2.2 Graphical User Interface

It allows user to enter the keyword and displays the returned results.

2.3 WordNet

This contains lexical data relationships of English. Using this, we can extract synonyms of the given keyword.

2.4 Query Generator

This takes the keyword or synonym of the keyword and generates the query corresponding to the word.

2.5 Database(s)

The databases of different institutions contain semantically equivalent data of the keyword at different formats.

3 Experimental Results

We considered educational domain as our interest, and the institution we consider has many departments. Each schema of the database maintains data in different formats, and the names of the tables also may look different but are semantically equivalent. The keyword we have considered for experimentation is ‘student’ and the extracted synonyms to it from the WordNet such as scholar, book man, and Educated are considered for generating the find related SQL query.
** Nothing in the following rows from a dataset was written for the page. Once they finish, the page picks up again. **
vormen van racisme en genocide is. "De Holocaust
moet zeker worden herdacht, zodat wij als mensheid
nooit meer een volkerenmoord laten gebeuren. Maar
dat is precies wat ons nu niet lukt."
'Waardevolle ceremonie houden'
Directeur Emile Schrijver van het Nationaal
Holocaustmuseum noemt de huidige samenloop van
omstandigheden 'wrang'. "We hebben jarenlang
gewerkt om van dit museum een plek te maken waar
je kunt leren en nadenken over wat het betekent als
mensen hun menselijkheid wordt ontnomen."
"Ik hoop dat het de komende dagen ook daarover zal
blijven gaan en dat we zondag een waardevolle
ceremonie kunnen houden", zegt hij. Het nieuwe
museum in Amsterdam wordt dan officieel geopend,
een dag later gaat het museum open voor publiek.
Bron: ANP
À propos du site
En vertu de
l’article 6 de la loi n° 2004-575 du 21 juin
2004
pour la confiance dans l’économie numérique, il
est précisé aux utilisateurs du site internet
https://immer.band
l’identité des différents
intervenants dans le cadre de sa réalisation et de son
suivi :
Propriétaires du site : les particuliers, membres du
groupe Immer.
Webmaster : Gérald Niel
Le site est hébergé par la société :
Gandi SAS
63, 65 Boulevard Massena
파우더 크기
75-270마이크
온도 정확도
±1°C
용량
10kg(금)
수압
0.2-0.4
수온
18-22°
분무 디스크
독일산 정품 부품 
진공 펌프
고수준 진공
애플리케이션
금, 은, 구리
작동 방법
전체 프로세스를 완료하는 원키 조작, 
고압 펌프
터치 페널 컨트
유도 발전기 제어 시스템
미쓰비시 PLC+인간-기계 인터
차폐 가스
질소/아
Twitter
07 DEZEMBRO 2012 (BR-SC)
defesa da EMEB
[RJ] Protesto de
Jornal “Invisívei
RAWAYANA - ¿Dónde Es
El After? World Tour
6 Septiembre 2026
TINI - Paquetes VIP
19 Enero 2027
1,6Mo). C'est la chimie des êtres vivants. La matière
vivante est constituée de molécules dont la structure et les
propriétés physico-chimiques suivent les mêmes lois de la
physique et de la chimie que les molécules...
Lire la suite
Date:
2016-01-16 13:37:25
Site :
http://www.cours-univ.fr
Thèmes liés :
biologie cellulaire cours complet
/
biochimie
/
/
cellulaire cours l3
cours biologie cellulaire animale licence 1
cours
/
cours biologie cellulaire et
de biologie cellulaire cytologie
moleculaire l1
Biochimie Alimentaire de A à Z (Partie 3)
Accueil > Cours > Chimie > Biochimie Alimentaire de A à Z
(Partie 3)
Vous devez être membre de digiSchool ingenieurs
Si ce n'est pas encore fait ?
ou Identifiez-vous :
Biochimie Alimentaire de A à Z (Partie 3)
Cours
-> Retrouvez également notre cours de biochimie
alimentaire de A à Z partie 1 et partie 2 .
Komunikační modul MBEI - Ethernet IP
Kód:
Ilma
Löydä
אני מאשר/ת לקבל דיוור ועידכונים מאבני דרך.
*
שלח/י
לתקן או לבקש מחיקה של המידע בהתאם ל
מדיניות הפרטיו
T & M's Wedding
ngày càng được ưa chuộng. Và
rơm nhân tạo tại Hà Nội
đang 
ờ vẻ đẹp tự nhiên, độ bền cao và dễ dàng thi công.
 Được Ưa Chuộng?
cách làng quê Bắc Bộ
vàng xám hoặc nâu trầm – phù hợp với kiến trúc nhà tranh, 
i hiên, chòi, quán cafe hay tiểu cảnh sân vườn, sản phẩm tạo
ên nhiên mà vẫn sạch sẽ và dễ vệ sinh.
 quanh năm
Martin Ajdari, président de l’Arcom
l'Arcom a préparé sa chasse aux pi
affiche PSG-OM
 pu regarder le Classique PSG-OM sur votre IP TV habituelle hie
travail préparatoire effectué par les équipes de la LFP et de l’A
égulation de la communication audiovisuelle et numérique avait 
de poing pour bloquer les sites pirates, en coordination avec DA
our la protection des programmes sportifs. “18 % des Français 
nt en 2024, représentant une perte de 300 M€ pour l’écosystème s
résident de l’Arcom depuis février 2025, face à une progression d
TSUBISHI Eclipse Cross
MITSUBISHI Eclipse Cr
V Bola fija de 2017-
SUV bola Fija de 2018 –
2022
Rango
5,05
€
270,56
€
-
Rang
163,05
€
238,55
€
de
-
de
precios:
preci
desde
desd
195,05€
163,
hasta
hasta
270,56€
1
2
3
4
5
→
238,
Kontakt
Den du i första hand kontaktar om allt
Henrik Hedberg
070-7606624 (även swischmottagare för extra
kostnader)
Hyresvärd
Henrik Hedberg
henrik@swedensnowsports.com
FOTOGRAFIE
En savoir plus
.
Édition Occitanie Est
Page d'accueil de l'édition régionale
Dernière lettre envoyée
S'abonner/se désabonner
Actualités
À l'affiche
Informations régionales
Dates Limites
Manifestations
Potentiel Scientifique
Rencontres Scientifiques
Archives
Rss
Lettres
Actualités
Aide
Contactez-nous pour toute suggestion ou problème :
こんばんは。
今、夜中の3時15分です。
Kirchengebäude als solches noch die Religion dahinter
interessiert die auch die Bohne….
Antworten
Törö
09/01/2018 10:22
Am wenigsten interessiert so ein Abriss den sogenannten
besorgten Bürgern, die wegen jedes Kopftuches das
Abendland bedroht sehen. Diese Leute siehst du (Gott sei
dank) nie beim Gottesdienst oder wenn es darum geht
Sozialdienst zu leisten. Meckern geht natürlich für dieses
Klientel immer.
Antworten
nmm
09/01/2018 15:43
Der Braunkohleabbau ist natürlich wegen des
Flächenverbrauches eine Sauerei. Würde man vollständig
The keyword student is given in the graphical user interface which is shown in Fig. 2.

Fig. 2
figure 2

Keyword specification by the user through the GUI

For each of the keyword, the model which searched the database metadata and the table corresponding to the synonym is accessed. The sample results of a query related to the keyword student is shown in Fig. 3.

Fig. 3
figure 3

Experimental results showing various semantically equivalent information retrieved from the database

4 Summary

This paper describes the architectural framework and each component of the framework. It describes middle layer about WordNet or dictionary to know about synonyms. Using this layer, a semantically equivalent query is generated for the input query and helps to retrieve the data from various databases. The results of the generated query processing are presented at a centralized location.